Without Israel’s full-cooperation, NCAG will not succeed. The Israeli government’s dual-use policy, denying entry into Gaza of any item which might be used for military purposes such as solar panels, batteries, fuel, construction material, caravans, etc. makes recovery impossible. The Israeli government’s inspection apparatus at the Kerem Shalom and Nitzanim crossings, which were inadequate prior to the war, is not at all suitable for the massive amount of building material, supplies, and equipment which must be brought in for Gaza recovery.
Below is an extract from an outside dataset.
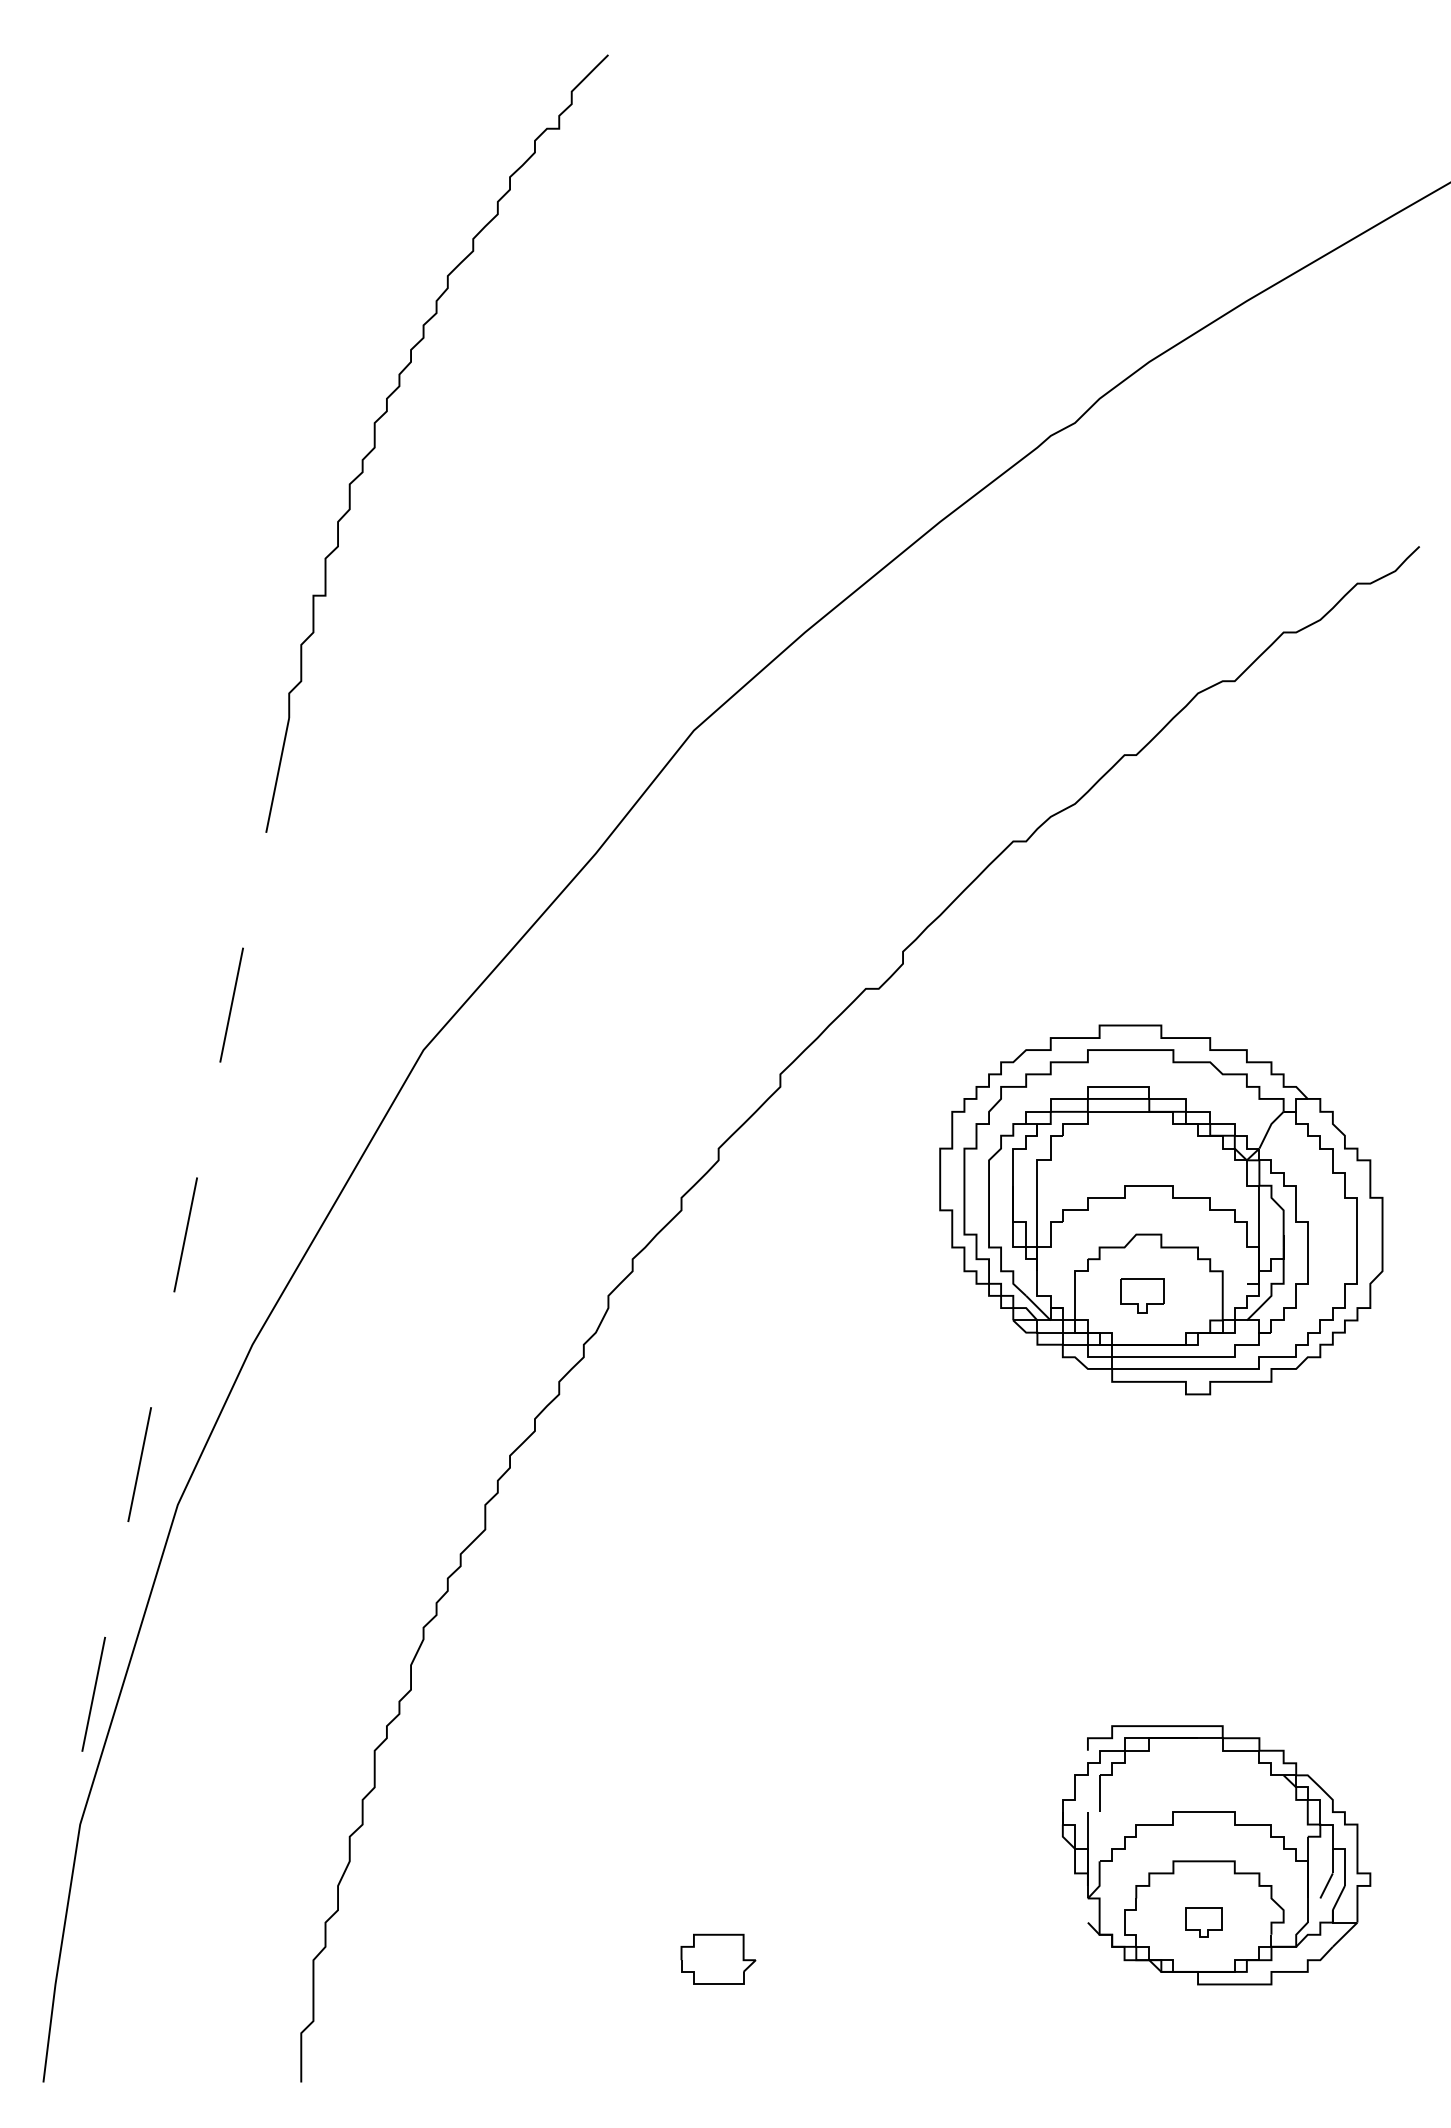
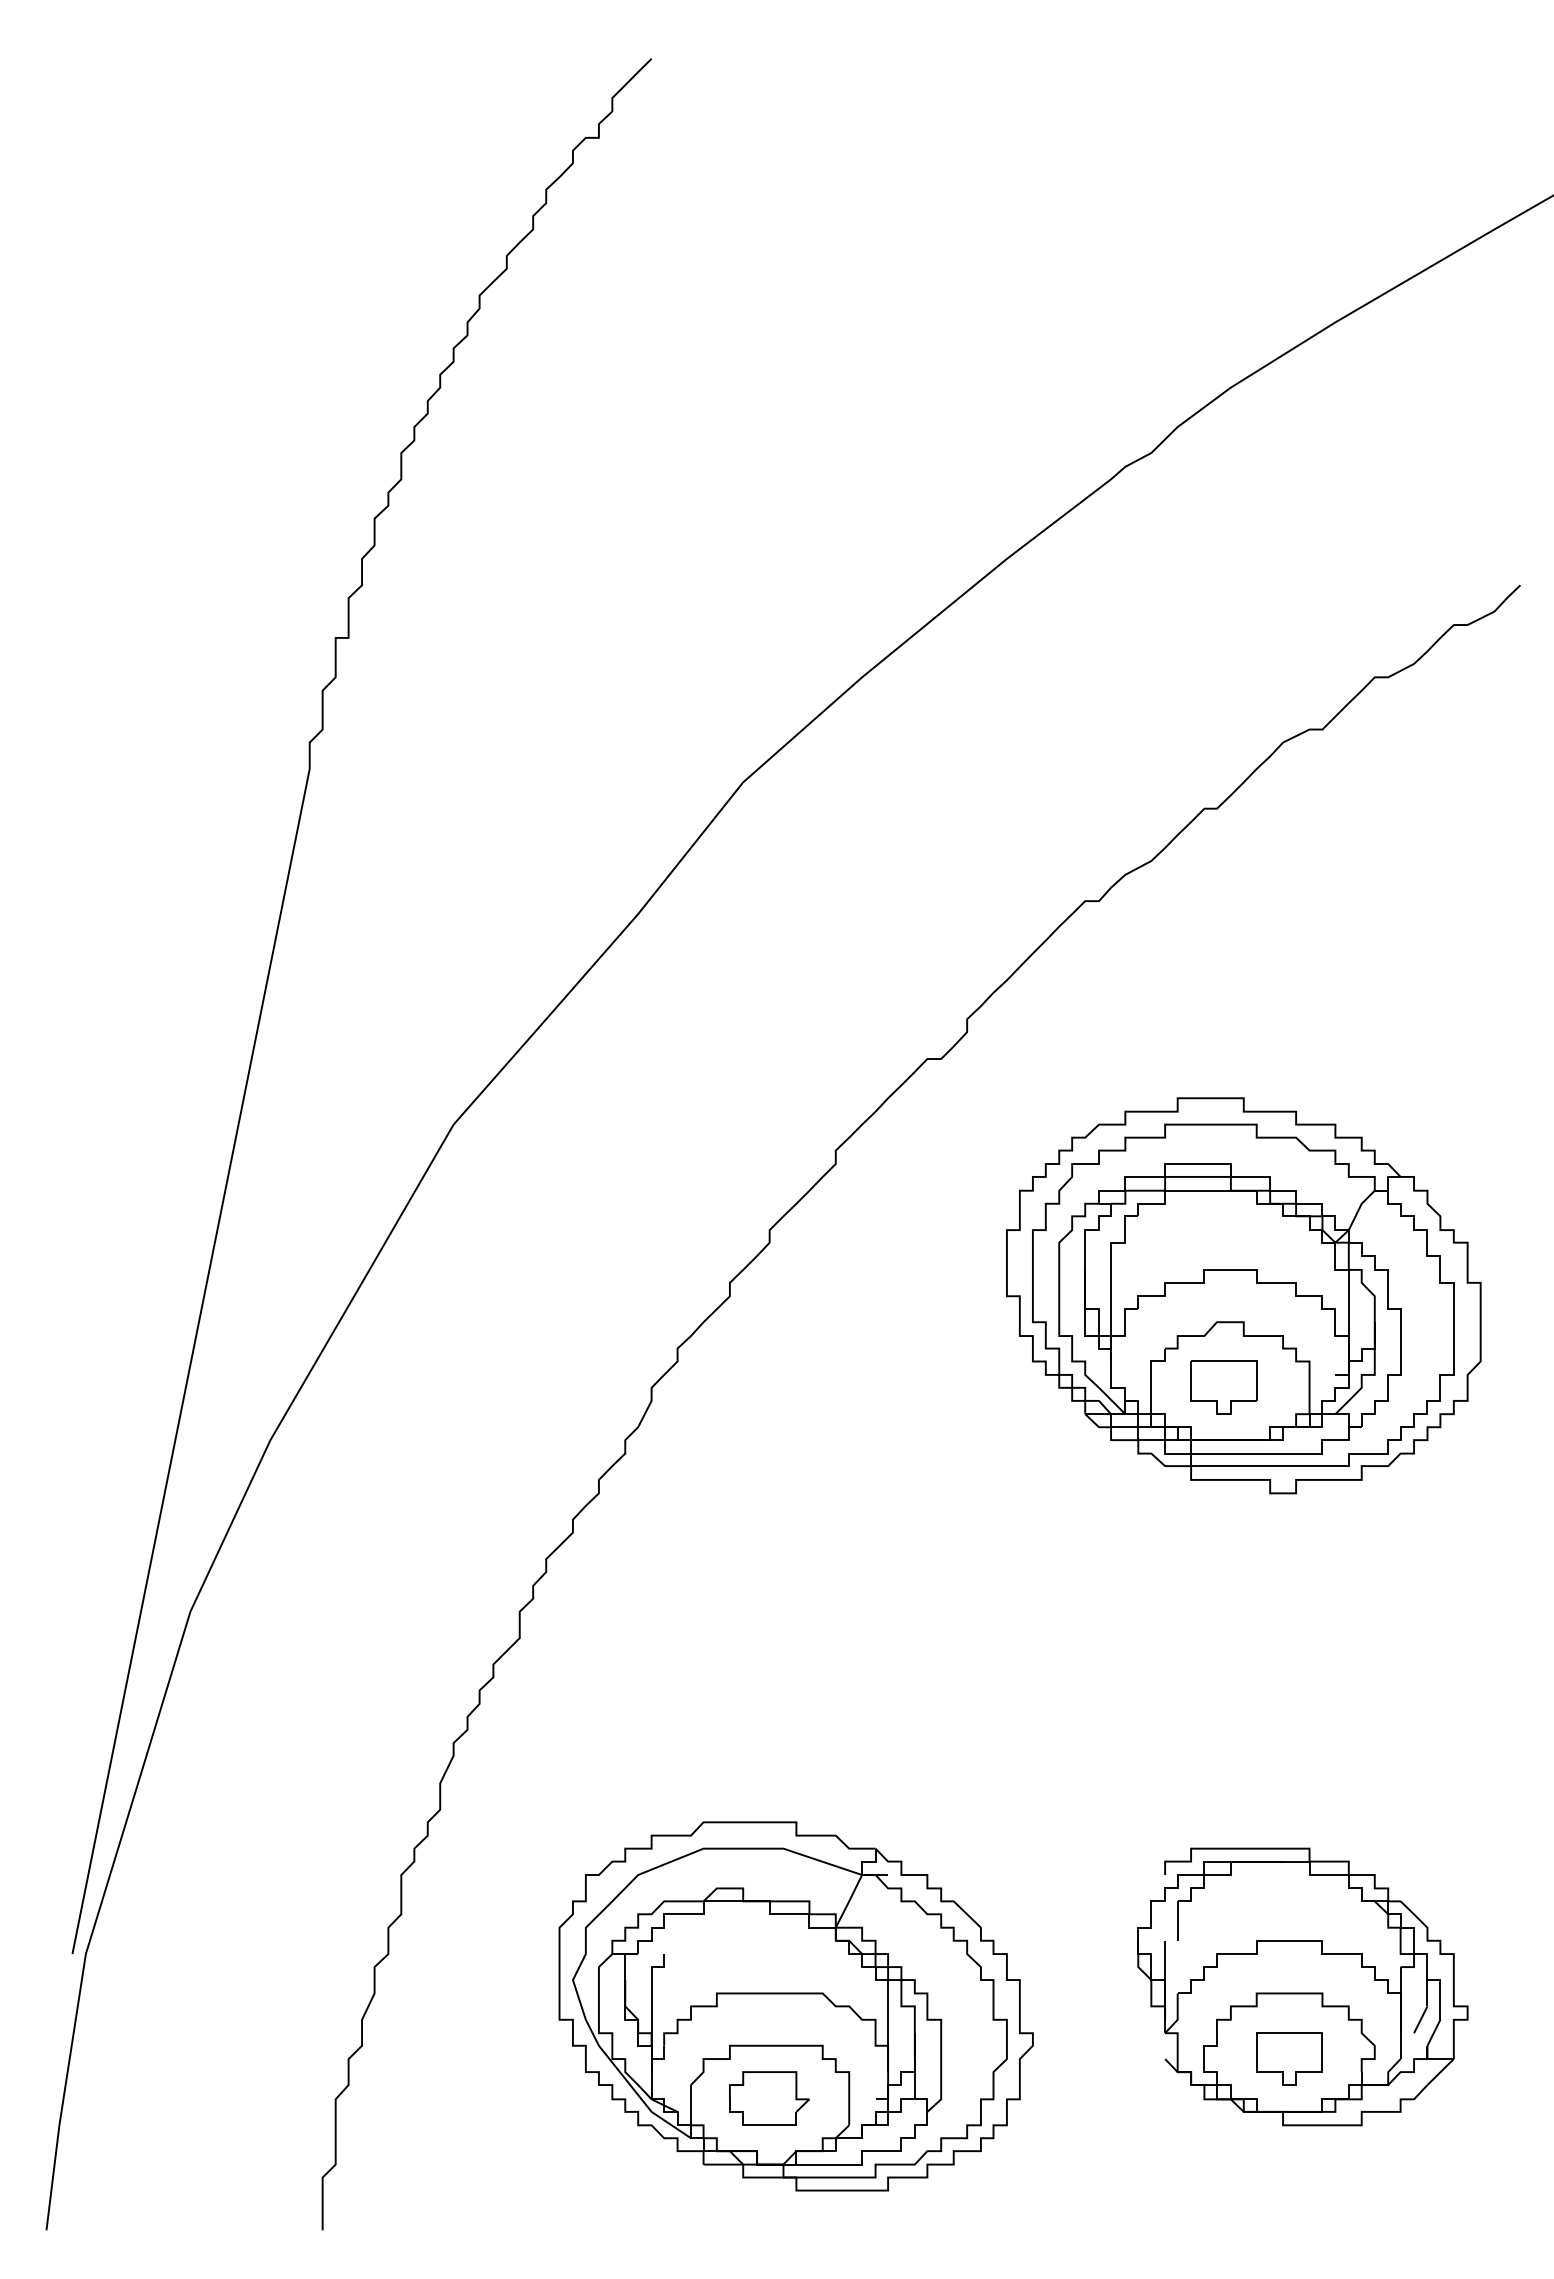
line: (178, 1271) -> (191, 1361), dashed -> solid
part: (1142, 1295) -> (1223, 1387), size x1.43
part: (742, 1873) -> (795, 2006), added
part: (1204, 1922) -> (1289, 2058), size x1.67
The trickle of Palestinians in desperate need of medical treatment, being allowed to leave Gaza through the Rafah crossing does not come close to the need of almost 20,000 Gazans to leave to seek health care they cannot get inside of Gaza. The trickle of people allowed into Gaza does not provide an adequate answer to the need for professionals to enter Gaza and begin the recovery process. The NCAG appointed by Board of Peace Director-General Nikolay Mladenov to administer Gaza, have yet to receive permission from Israel to enter Gaza.
If we want to see a different Middle East than the one we are living in, we need to give NCAG a chance. We need to give peace a chance.